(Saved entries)
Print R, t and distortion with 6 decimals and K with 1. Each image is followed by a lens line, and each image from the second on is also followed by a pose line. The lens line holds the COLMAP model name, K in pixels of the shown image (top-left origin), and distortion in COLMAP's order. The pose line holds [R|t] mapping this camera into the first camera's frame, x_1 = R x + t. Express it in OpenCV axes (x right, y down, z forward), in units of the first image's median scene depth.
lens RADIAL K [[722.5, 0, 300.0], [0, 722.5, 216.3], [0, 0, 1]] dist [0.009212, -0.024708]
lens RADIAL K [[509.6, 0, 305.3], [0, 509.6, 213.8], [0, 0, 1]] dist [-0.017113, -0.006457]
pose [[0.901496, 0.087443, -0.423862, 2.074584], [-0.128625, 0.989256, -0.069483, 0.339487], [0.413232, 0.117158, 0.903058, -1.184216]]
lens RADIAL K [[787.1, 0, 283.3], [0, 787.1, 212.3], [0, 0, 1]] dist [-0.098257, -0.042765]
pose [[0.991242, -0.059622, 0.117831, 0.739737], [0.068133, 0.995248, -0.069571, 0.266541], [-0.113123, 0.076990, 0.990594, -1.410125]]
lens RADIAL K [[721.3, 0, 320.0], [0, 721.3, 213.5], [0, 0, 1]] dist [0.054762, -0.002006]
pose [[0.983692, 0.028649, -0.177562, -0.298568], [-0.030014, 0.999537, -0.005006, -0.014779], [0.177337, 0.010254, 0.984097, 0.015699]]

WHAT YOU ARE ASKED TO DO: Copy every row above, character for character.

SOLUTION FOR THIS EXERCISE:
Print R, t and distortion with 6 decimals and K with 1. Each image is followed by a lens line, and each image from the second on is also followed by a pose line. The lens line holds the COLMAP model name, K in pixels of the shown image (top-left origin), and distortion in COLMAP's order. The pose line holds [R|t] mapping this camera into the first camera's frame, x_1 = R x + t. Express it in OpenCV axes (x right, y down, z forward), in units of the first image's median scene depth.
lens RADIAL K [[722.5, 0, 300.0], [0, 722.5, 216.3], [0, 0, 1]] dist [0.009212, -0.024708]
lens RADIAL K [[509.6, 0, 305.3], [0, 509.6, 213.8], [0, 0, 1]] dist [-0.017113, -0.006457]
pose [[0.901496, 0.087443, -0.423862, 2.074584], [-0.128625, 0.989256, -0.069483, 0.339487], [0.413232, 0.117158, 0.903058, -1.184216]]
lens RADIAL K [[787.1, 0, 283.3], [0, 787.1, 212.3], [0, 0, 1]] dist [-0.098257, -0.042765]
pose [[0.991242, -0.059622, 0.117831, 0.739737], [0.068133, 0.995248, -0.069571, 0.266541], [-0.113123, 0.076990, 0.990594, -1.410125]]
lens RADIAL K [[721.3, 0, 320.0], [0, 721.3, 213.5], [0, 0, 1]] dist [0.054762, -0.002006]
pose [[0.983692, 0.028649, -0.177562, -0.298568], [-0.030014, 0.999537, -0.005006, -0.014779], [0.177337, 0.010254, 0.984097, 0.015699]]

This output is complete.